## RECORDS FOR THE TASK
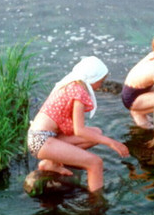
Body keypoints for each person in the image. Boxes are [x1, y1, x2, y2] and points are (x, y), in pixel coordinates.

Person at [26, 56, 129, 193]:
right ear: (93, 79)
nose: (102, 84)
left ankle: (50, 163)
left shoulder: (71, 84)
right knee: (95, 163)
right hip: (41, 141)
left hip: (38, 136)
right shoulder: (79, 93)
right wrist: (112, 143)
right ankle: (96, 203)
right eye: (101, 81)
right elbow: (79, 130)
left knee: (96, 132)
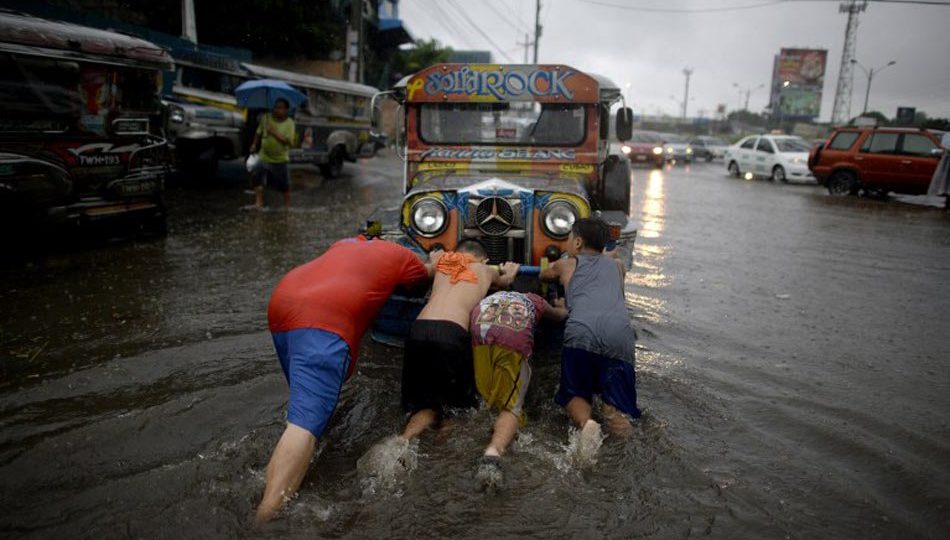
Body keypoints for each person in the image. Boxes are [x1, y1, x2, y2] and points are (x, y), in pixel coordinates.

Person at [256, 236, 435, 523]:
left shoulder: (346, 243)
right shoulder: (401, 255)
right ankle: (266, 516)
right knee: (305, 425)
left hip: (283, 302)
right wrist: (436, 260)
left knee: (306, 411)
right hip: (326, 316)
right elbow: (425, 275)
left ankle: (292, 458)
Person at [398, 239, 519, 443]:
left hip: (418, 331)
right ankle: (442, 456)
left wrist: (433, 258)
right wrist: (510, 270)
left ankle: (403, 441)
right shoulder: (485, 269)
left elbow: (426, 269)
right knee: (453, 411)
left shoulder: (443, 262)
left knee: (425, 405)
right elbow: (506, 281)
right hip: (451, 333)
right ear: (485, 259)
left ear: (455, 253)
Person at [540, 218, 641, 459]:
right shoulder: (617, 267)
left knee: (573, 393)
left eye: (568, 239)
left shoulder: (566, 264)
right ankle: (624, 453)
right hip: (620, 335)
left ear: (576, 241)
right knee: (616, 408)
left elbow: (544, 275)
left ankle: (587, 425)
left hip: (581, 332)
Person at [470, 290, 567, 490]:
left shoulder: (494, 296)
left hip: (480, 332)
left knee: (490, 393)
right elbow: (559, 316)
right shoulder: (535, 300)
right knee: (512, 406)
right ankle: (493, 452)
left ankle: (493, 426)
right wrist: (561, 307)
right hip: (512, 337)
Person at [248, 97, 296, 209]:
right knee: (256, 176)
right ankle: (258, 203)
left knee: (283, 185)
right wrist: (254, 144)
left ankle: (287, 206)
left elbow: (289, 142)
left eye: (280, 108)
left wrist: (273, 132)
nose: (276, 110)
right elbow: (258, 132)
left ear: (286, 110)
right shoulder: (266, 118)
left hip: (279, 159)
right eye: (275, 107)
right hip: (263, 156)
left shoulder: (290, 123)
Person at [926, 131, 950, 210]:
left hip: (945, 166)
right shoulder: (947, 136)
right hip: (946, 165)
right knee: (945, 185)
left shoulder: (946, 136)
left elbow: (942, 147)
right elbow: (942, 148)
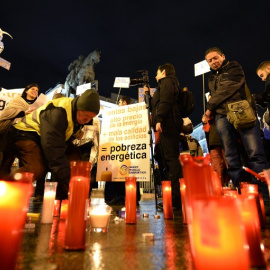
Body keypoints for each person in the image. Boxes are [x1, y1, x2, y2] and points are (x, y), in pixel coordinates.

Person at [6, 89, 100, 200]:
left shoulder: (75, 113)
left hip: (42, 137)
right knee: (35, 168)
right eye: (86, 115)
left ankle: (63, 200)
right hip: (25, 133)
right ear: (78, 107)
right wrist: (71, 183)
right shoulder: (58, 113)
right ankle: (6, 191)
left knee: (73, 155)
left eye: (91, 118)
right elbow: (53, 150)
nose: (87, 120)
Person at [204, 47, 269, 200]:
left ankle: (264, 195)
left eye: (215, 58)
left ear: (223, 56)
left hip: (242, 113)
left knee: (255, 154)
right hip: (221, 117)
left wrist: (209, 108)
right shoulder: (211, 78)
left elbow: (225, 89)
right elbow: (217, 95)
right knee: (231, 158)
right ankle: (242, 193)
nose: (213, 62)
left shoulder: (234, 67)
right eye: (210, 60)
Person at [145, 63, 183, 210]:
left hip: (168, 125)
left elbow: (165, 102)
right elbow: (156, 104)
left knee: (171, 160)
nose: (155, 76)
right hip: (166, 125)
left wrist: (159, 119)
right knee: (166, 159)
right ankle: (172, 199)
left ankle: (175, 200)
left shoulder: (167, 82)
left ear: (164, 72)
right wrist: (149, 95)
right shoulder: (165, 85)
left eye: (157, 72)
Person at [104, 95, 141, 205]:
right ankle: (126, 194)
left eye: (119, 102)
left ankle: (118, 195)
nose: (118, 104)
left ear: (124, 103)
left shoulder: (131, 115)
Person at [0, 83, 39, 174]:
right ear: (26, 91)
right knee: (8, 159)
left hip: (27, 135)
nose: (35, 91)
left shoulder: (38, 105)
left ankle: (21, 184)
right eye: (32, 89)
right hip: (11, 133)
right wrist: (23, 113)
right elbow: (7, 113)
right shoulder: (18, 100)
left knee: (24, 162)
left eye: (37, 90)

## EXERCISE AIM
The expected output is an exact copy of the lines from the top of the data above through the line containing "left elbow: (544, 275)", both included, with every picture omitted.

## RESULT BELOW
Body keypoints for each person in the image. Boxes are [x1, y1, x2, y2] and points are (x, y), in pixel coordinates.

Person at [26, 56, 129, 193]:
right ear: (93, 79)
nose: (102, 84)
left ankle: (50, 163)
left shoulder: (71, 84)
right knee: (95, 163)
right hip: (41, 141)
left hip: (38, 136)
right shoulder: (79, 93)
right wrist: (112, 143)
right ankle: (96, 203)
right eye: (101, 81)
right elbow: (79, 130)
left knee: (96, 132)
Body keypoints for each person in the image. Boxes are [x1, y1, x2, y2] and points are (x, y), in pixel coordinates.

Person at [256, 236, 435, 523]:
left shoulder: (346, 243)
right shoulder: (401, 255)
right ankle: (266, 516)
right knee: (305, 425)
left hip: (283, 302)
right wrist: (436, 260)
left knee: (306, 411)
right hip: (326, 316)
right elbow: (425, 275)
left ankle: (292, 458)
Person at [398, 239, 519, 443]:
left hip: (418, 331)
right ankle: (442, 456)
left wrist: (433, 258)
right wrist: (510, 270)
left ankle: (403, 441)
right shoulder: (485, 269)
left elbow: (426, 269)
right knee: (453, 411)
left shoulder: (443, 262)
left knee: (425, 405)
right elbow: (506, 281)
right hip: (451, 333)
right ear: (485, 259)
left ear: (455, 253)
Person at [540, 218, 641, 459]:
right shoulder: (617, 267)
left knee: (573, 393)
left eye: (568, 239)
left shoulder: (566, 264)
right ankle: (624, 453)
right hip: (620, 335)
left ear: (576, 241)
right knee: (616, 408)
left elbow: (544, 275)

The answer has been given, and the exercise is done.